Sunday, September 26, 2010


Back around 1981, my old pal James and I rode our motorcycles to Yosemite. I sat upon a Honda 360, his was a 400 of unremembered vintage. We were young and vigorous and arrived without incident.

That’s when we sat at the wooden table at the campsite and thought, “Hmm, perhaps we should have brought some food.”

We were cramped in the two-man tent, and hungry. Then we got cold. We were awakened early, while it was still dark, by the falling rain that had nearly collapsed our poorly tethered tent. By the time we found a place for coffee and breakfast we were dripping wet.

It was a grand adventure!

In 1986 Kristin and I took a two-week trip to Canada, on our 1983 Kawasaki 750. We had a windshield and a radio and we were comfortable beyond belief. The only campground incidents included a squirrel that had chewed through the side of our food bag and died—gorging on trail mix—with its hindquarters hanging half outside the bag, and the apparent theft of a buck knife and a flannel shirt.

I have wondered, lo, these many years, what kind of thief is in need of a weapon and lumberjack clothing. Regardless, it too was a grand adventure.

So now, after many years of not cycling far from home, busy with trying to work as little as possible and seeing just how long I can make one loaf of bread last for a family of four, I once again took to the highways and byways to see what sort of mischief I could get up to. I have recently returned, after nine days and 1,781 miles. There is some debate whether, in style and manner, I was more like Peter Fonda or Dennis Hopper. I’ll leave that up to you decide, as long as you don’t choose Jack Nicholson. He was just a passenger in that movie.

And if you don’t know what movie I’m talking about, get thee to a motorcycle rally.

My iron horse on this particular journey was a Kawasaki Vulcan 900 (903cc if you want to obsess over the details), and a smooth and powerful ride it was. There was no question it could get me safely to my destination. In question, though, was whether I should travel with any flannel shirts, and whether I would get blown off on the way.

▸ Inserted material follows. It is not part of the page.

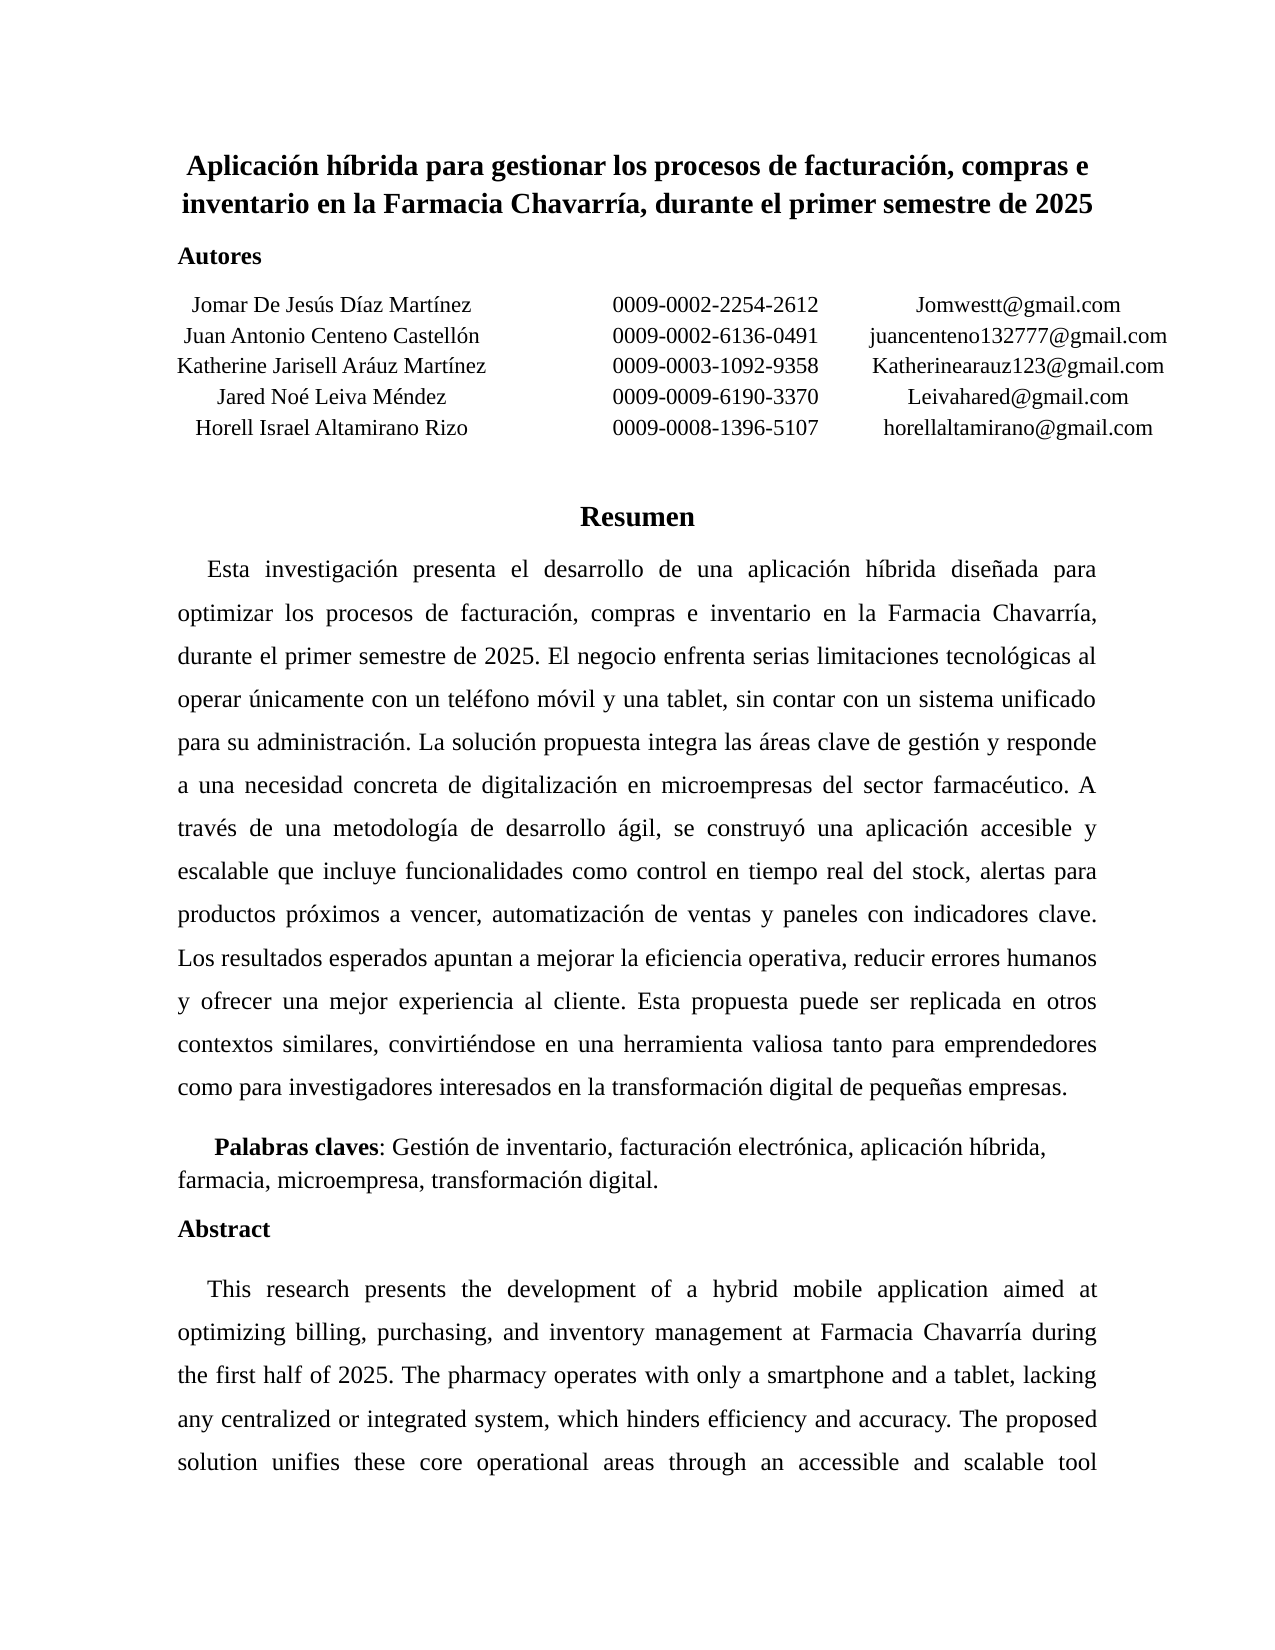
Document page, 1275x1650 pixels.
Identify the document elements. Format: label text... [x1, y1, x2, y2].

I chose not to put a fairing on the bike, because it would ruin the look of this beautiful gray cruiser. But I’m almost fifty years old, and hanging on to the handlebars for hours on end tends to weaken my weary muscles. I felt some trepidation, but went anyway. You never know unless you go, right? Turns out the headwind wasn’t too bad. I just leaned back, kept my speed constant and steady, and tried not to relax so much that I fell asleep.

The grand culmination was visiting daughter Kate at her new digs in Prescott, Arizona. But I also saw Las Vegas, Hoover Dam, the Laughing Buddha Coffee House, and Barstow, California.

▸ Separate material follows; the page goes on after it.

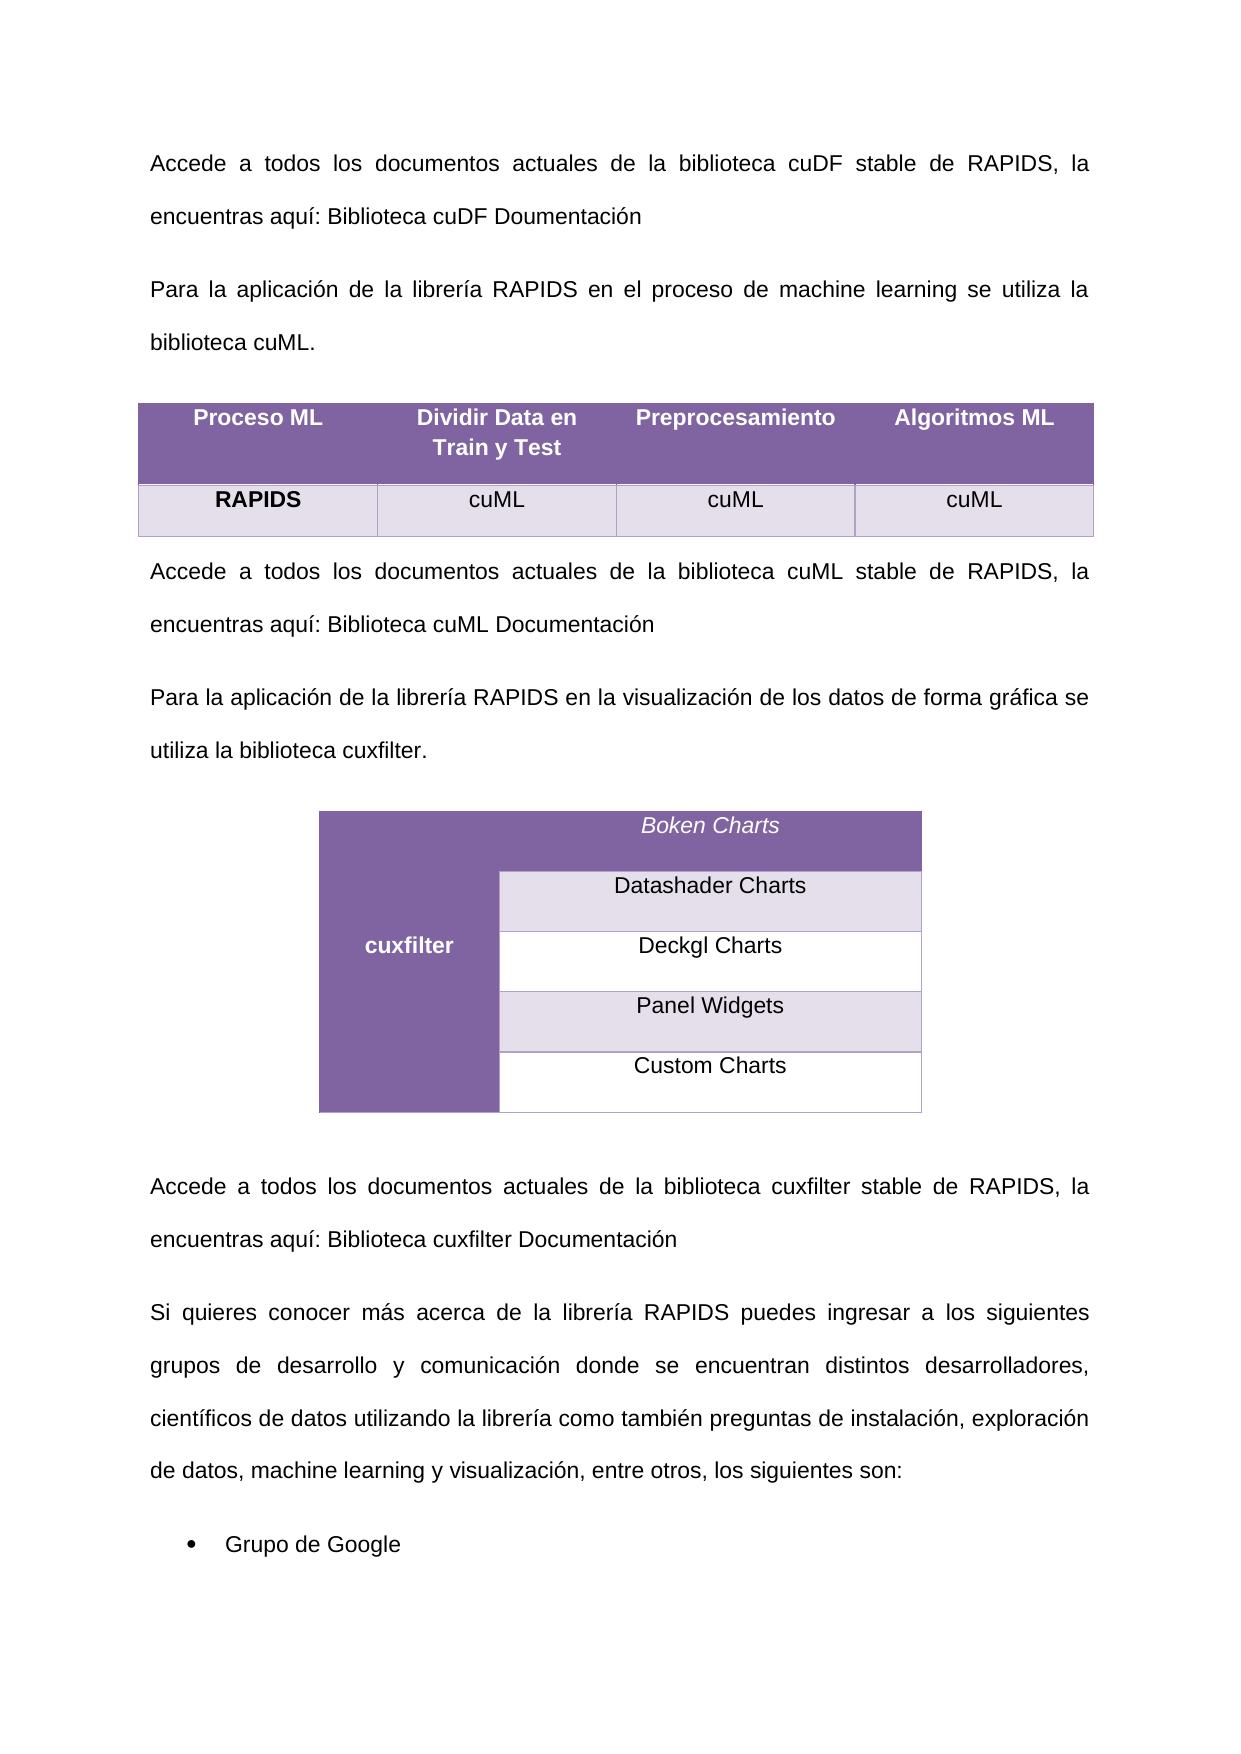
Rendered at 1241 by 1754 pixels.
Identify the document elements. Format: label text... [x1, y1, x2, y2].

Not sure what to say about Barstow. I’ve probably already spent too much time talking about this dry, dusty, drive-through town. But I’m sure the residents are all fine individuals.

I also went to Sedona, Arizona, but it wasn’t as goofy as I thought it would be. It is known for being a haven for mystics, hippies, UFO hunters, and New Age weirdos. There was some of that, but it was mostly a thriving tourist trap. There were more cars with out of state license plates than there were mystical crystal-reading aura-diviners.

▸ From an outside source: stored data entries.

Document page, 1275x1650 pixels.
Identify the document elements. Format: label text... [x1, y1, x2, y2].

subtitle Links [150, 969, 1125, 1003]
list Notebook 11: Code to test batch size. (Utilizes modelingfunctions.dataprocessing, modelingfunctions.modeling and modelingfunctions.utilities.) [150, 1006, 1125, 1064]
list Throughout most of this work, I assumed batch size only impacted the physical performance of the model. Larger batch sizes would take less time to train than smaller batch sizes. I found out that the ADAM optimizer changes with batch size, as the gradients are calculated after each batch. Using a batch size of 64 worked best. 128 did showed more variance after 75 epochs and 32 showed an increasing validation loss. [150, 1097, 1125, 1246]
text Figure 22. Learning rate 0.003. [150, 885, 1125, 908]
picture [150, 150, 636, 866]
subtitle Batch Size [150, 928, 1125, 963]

It had been many years since my last lengthy motorcycle road trip, and I found that the thrill of the open road still calls to me. Without Kate’s move, though, I’m not sure I would have been compelled to venture so far from home. I just might have to convince the other two children to relocate when the time comes to keep my blood flowing. Maybe Bozeman and Atlanta. Or Omaha and Pensacola.

And Kristin will have to remember how to pack all of her belongings in one small saddlebag. She was good at it 24 years ago, but judging by our bedroom closet she is clearly out of practice. Until that time comes:

Get your motor runnin’. Head out on the highway. Lookin’ for adventure. And whatever comes our way!


  1. I'm pretty sure whoever stole your knife & flannel was a defenseless, thieving lumberjack. (I'm just going by the facts.)

    I've always been afraid to ride a motorcycle. I'm not so much fearful of my own driving/riding skills, I'm worried about everyone else on the road. You're a brave 50-something year old!

  2. You're right, the "everyone else on the road" is the biggest obstacle to a safe ride. But it can be done! Even by old dudes.